In the above context, $[x]$ is Greatest Integer Function(floor) and $\{x\}$ is fractional part of $x$.

Answer 1

Another way: \begin{eqnarray} y &=& x+[x] \\ x &=& y-[x] ~~;~~(1)\\ y &=& x+[x] ~~;~~(From~main~function) \\ y &=& x+[y-[x]] ~~;~~From(1)\\ y &=& x+[y]-[x] \\ y &=& x+[y]-(y-x) \\ y &=& x+[y]-y+x \\ 2y &=& 2x+[y] \\ x &=& \frac12(2y-[y]) \\ x &=& y-\frac{[y]}{2} \end{eqnarray}

Answer 2

The floor function is piecewise constant, so that $f$ is piecewise linear.
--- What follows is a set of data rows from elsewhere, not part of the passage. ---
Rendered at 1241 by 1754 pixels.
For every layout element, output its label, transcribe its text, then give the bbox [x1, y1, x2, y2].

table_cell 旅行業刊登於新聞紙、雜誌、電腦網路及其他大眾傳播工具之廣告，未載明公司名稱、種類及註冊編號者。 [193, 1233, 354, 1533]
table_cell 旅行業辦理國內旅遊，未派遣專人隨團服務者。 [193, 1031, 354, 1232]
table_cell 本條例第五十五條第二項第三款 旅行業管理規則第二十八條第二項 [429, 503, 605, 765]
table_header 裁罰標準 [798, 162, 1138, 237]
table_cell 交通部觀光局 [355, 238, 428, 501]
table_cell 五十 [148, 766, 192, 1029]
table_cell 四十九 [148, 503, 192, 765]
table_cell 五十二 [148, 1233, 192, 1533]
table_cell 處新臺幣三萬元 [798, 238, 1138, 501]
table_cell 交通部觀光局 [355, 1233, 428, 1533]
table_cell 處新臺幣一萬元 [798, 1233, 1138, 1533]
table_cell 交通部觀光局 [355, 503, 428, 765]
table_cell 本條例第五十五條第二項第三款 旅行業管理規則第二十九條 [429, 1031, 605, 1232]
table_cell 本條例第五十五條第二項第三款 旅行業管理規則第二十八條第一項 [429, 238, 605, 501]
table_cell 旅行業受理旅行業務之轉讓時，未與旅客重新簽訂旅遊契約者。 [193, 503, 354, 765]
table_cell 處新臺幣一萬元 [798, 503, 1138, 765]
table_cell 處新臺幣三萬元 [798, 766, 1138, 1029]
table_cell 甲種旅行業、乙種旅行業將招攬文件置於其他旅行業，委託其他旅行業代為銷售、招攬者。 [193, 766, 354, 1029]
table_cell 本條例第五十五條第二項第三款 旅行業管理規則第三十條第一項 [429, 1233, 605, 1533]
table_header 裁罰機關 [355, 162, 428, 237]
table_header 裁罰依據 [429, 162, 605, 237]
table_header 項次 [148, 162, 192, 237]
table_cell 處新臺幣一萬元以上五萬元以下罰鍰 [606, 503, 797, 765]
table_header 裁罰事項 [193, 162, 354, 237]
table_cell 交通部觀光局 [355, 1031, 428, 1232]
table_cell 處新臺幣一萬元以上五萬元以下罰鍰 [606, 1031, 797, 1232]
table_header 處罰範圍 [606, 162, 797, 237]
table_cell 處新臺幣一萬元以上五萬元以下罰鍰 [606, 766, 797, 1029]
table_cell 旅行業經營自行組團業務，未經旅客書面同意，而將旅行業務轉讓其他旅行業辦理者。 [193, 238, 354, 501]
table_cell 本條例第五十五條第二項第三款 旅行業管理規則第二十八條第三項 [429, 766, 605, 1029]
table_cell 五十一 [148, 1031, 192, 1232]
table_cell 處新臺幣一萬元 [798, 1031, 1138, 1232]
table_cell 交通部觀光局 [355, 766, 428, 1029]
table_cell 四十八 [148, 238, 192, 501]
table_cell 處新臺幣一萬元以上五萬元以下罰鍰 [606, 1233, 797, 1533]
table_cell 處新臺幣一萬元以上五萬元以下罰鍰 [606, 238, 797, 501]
Hence every piece is invertible separately, and the whole function is invertible provided there is no overlap of the codomains (which is the case here).

With $x\in[n,n+1)$, $f(x)=x+[x]=x+n$, so that $f^{-1}(y)=y-n$.

As the codomain is $[2n,2n+1)$, you can retrieve $n$ using the fact that $[y]=[x]+[x]=2n$.

Answer 3

Another method is to plot the function $y=x+[x]$ and take its reflection in $y=x$ which will give you the plot of $y = x - \frac{[x]}{2}$.